What you have to do →
Write out exactly the lines running from the line that includes "816 459 12.70" to the end of the data, both ends included, and nothing besides.

Stored data:
┌──
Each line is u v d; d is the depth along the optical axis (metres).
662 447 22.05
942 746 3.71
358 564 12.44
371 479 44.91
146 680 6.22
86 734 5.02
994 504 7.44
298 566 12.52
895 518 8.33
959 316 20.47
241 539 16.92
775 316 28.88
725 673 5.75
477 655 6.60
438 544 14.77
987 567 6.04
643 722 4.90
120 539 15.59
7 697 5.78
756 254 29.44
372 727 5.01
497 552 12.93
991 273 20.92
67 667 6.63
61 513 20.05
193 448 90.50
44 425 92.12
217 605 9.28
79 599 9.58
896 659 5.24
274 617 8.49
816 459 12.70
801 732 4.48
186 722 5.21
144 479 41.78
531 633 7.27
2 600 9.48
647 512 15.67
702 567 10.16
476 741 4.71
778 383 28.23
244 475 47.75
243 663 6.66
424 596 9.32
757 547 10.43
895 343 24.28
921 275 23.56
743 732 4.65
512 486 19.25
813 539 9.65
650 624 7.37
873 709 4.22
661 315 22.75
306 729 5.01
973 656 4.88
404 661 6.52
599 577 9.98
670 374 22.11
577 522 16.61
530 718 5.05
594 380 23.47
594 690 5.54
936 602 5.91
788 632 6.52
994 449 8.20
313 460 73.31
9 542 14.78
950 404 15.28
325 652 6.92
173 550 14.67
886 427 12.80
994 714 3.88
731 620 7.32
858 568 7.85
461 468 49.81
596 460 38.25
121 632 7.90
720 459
└──
Expected answer →
816 459 12.70
801 732 4.48
186 722 5.21
144 479 41.78
531 633 7.27
2 600 9.48
647 512 15.67
702 567 10.16
476 741 4.71
778 383 28.23
244 475 47.75
243 663 6.66
424 596 9.32
757 547 10.43
895 343 24.28
921 275 23.56
743 732 4.65
512 486 19.25
813 539 9.65
650 624 7.37
873 709 4.22
661 315 22.75
306 729 5.01
973 656 4.88
404 661 6.52
599 577 9.98
670 374 22.11
577 522 16.61
530 718 5.05
594 380 23.47
594 690 5.54
936 602 5.91
788 632 6.52
994 449 8.20
313 460 73.31
9 542 14.78
950 404 15.28
325 652 6.92
173 550 14.67
886 427 12.80
994 714 3.88
731 620 7.32
858 568 7.85
461 468 49.81
596 460 38.25
121 632 7.90
720 459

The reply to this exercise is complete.